Two weeks ago, an 8 year old boy in the US state of Arizona murdered his father and the lodger. By all accounts he had ‘methodically planned the killings’. 

Part of me thinks how is this possible. How could a child, not even into double figures, reach such a mentally and emotionally unstable place that they would even think to do such a thing.

My 7 year old daughter may be prone to bouts of stroppiness and the occasional defiant outburst, but I think I can categorically say (well I hope I can), that it would never cross her mind to kill me, no matter how much I nagged, moaned or reprimanded her.

Yes, I’m pretty much sure on that one. My confidence being based on the fact she is still too scared to watch Harry Potter, had nightmares after reading James and the Giant Peach (the mean aunts, not the life sized insects) and insists on going to bed with an army of furry protectors around her pillow at night, presumably standing guard to ward off any potentially unwanted bad dreams. She is not really the type to be hiding a killer instinct under her bushel.

Now while the story may have made me eye up my own child, as I refuse her a piece of cake right before dinner, I can’t say that it really surprised me to see an 8 year old up on a double homicide charge. A lack of surprise, that in itself, is even more shocking than the headlines.

The fact that this child had actually been taught how to use a gun at such a young age, and by the very person he used it against no less, says a lot. I wonder how the law works with something like this. If a child under a parent’s care is taught how to kill and then goes on to kill, is the parent responsible?

Now putting aside the whole debate about hunting and what part it plays in our society, should a child really be taught how to pull a trigger and dispense with life, when they have only just mastered the art of how to tie their own shoelaces? If it is deemed acceptable, normal even, then why do people act so surprised when the same trained assassin walks into their high school a few years later, with a chip on one shoulder and a semi automatic on the other?

I am certainly not making light of what has happened to this family or the increasingly frequent school shootings that seem to be taking place. I am merely pointing out what seems, to me at least, to be the blindingly obvious. If you teach an impressionable child skills that are both deadly and way beyond their levels of maturity and understanding, then one day they might just use those skills to ruin both their own life and that of the person who most annoys them.

(Saved data)
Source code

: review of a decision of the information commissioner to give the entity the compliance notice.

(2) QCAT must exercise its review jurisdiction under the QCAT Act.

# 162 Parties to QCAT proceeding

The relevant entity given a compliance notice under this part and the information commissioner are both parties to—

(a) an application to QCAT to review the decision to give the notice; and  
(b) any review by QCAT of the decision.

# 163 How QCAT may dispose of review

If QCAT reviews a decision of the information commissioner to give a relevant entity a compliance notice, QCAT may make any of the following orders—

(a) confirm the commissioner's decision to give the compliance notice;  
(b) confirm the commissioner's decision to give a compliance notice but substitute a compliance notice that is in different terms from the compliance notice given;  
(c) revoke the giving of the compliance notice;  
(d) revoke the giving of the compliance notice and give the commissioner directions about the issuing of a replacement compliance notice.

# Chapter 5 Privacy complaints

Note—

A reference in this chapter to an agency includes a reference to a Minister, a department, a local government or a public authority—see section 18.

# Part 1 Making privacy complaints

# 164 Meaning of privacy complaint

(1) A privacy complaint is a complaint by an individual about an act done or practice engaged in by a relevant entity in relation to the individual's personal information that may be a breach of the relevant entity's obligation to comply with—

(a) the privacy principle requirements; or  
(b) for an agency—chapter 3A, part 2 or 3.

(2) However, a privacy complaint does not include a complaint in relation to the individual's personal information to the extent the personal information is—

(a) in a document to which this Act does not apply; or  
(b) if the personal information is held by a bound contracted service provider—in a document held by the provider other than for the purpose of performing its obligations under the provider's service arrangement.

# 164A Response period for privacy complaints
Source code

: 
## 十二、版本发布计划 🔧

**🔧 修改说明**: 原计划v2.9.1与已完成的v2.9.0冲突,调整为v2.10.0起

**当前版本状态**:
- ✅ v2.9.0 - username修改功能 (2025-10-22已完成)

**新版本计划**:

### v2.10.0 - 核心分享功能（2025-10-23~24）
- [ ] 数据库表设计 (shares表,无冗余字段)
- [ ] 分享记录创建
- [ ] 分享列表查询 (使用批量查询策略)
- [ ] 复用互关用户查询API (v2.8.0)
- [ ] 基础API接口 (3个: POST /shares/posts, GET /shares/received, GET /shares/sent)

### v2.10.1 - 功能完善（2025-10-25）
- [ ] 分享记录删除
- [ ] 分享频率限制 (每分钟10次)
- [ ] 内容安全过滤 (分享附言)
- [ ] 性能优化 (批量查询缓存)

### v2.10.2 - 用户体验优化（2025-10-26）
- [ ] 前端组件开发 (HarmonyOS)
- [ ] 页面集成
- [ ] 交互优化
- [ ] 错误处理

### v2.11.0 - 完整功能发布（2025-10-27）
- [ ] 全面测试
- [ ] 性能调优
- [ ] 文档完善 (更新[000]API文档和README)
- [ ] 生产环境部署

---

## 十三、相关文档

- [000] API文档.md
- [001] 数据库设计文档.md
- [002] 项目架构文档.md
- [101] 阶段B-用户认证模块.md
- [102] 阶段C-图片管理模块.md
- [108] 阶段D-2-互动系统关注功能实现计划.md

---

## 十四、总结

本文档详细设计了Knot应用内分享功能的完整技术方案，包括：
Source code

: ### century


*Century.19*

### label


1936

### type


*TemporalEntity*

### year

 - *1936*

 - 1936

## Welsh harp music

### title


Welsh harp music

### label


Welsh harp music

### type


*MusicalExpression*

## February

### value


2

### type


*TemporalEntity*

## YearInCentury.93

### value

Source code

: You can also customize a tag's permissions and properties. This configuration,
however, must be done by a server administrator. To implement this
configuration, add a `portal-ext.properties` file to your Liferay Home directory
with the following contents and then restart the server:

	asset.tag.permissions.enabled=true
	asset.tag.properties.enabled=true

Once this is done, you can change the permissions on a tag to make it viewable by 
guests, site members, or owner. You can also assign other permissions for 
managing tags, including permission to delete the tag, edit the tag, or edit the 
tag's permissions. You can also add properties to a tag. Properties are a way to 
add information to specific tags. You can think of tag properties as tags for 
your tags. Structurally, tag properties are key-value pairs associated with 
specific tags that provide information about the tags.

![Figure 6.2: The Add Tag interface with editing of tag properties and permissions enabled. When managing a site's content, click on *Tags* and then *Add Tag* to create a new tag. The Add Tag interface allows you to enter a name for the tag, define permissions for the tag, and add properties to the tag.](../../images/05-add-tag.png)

• **Required tasks**
1 – In the post about the eight-year-old boy in Arizona, which book gave the writer's daughter nightmares?
2 – Continue the post about the eight-year-old boy in Arizona from its last paragraph.
The records are separate material with no link to the text.

• **Outputs for the tasks**
1 – James and the Giant Peach.

2 –
It may be deemed by many a perfectly normal past time, to go out and kill animals, but if a child is taught to kill, who makes sure that they actually learn the difference between setting their sights on a prairie dog and on their fellow classmate? The workings of a child’s mind are a mystery at the best of times, so why would you possibly want to tempt fate? I personally don’t believe any claims that are made, saying there are no links between gun crime and those who shoot guns, whether that be at a wood pigeon or a zombie in a video game that glorifies violence.

Guns shouldn’t play any part in a child’s life or upbringing. Headlines prove that. After all, if you don’t have access to a gun and wouldn’t know what to do with one if you did, then however aggrieved you become with the world, the likelihood of deciding to go on a killing spree is considerably lowered.

Annoy the average child and they may stomp their feet or slam a few doors, annoy a child with a weapon and the word “No” suddenly doesn’t have so much clout.

Of course what drove the boy to kill in the first place will undoubtedly fuel the media fire and help to sell many more newspapers. If the media should be highlighting anything from this story, instead of focusing on the child’s young age and the ‘shock value’ of it all, they should be questioning why he was ever given a gun in the first place.

Bottom line is guns don’t kill people, people kill people. So don’t give a gun to anyone who is still young enough to think Power Ranges are cool and that reindeer can fly.

Actually, just don’t give a gun to anyone.